DIRECTIONS -> Across the entries that follow, work out the number of lines containing the string "hand", and state it alone.

RECORDS SHOWN ->
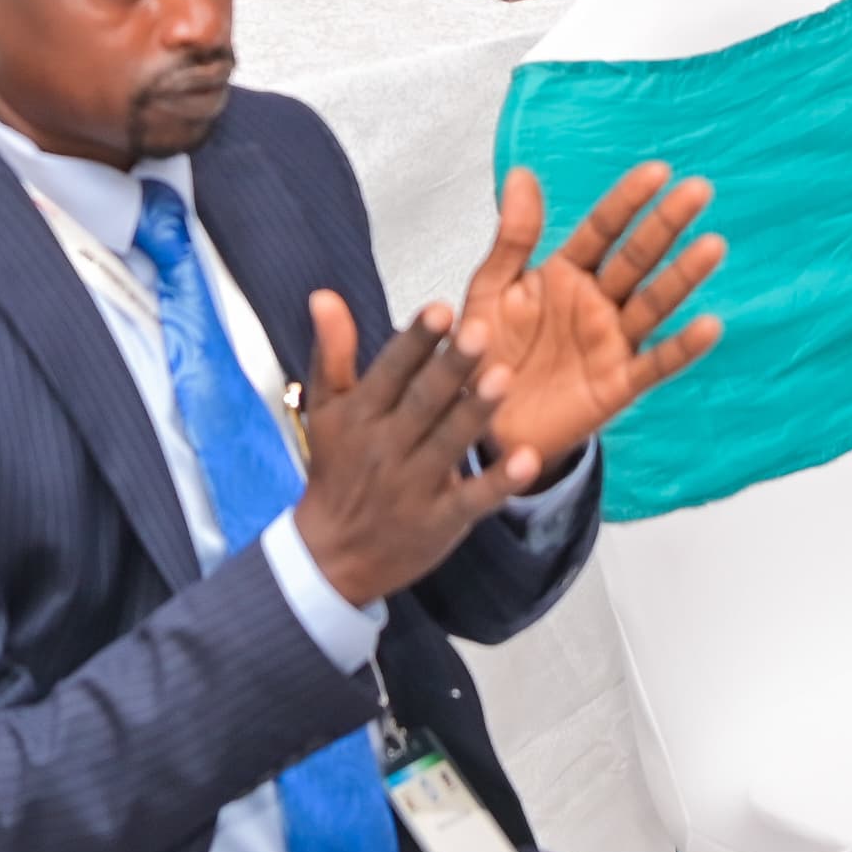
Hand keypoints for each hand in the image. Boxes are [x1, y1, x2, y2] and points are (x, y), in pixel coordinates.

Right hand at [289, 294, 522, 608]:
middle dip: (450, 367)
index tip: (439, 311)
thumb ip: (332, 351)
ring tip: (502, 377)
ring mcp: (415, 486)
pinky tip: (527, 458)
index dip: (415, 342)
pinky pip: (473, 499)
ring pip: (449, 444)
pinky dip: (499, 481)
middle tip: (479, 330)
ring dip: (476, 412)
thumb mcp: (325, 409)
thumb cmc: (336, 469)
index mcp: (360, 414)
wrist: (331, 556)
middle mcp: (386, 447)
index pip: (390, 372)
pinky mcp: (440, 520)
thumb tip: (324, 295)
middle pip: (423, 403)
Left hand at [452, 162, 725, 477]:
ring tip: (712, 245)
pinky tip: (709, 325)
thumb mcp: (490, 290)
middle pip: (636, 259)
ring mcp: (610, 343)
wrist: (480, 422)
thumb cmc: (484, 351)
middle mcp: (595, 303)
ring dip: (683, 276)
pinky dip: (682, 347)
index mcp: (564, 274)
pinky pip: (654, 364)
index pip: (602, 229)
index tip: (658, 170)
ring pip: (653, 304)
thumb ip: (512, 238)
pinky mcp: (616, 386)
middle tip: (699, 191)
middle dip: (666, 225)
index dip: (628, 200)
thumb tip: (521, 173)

---

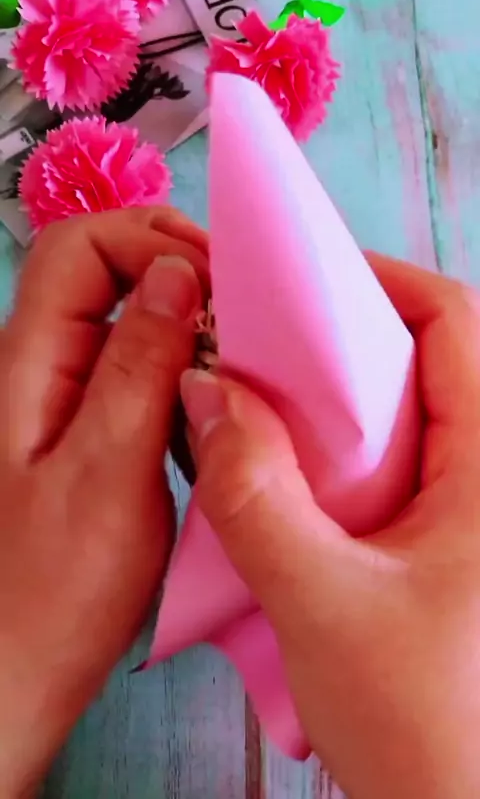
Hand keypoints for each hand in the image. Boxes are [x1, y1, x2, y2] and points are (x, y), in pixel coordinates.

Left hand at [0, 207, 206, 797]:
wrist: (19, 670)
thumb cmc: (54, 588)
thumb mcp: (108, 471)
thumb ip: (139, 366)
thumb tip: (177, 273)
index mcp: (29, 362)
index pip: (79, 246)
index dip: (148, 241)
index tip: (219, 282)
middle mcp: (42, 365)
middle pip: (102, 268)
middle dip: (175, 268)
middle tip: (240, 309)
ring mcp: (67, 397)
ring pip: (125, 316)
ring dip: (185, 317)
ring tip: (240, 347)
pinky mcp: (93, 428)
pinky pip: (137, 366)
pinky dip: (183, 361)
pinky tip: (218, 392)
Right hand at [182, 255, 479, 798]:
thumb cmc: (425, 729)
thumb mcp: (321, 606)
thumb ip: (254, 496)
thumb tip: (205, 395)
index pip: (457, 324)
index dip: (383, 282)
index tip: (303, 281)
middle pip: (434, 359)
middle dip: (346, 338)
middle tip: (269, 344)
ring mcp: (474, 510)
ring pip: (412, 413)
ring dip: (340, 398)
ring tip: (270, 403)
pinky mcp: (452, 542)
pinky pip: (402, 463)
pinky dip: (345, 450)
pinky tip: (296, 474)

SOLUTION TO THIS PROBLEM -> 6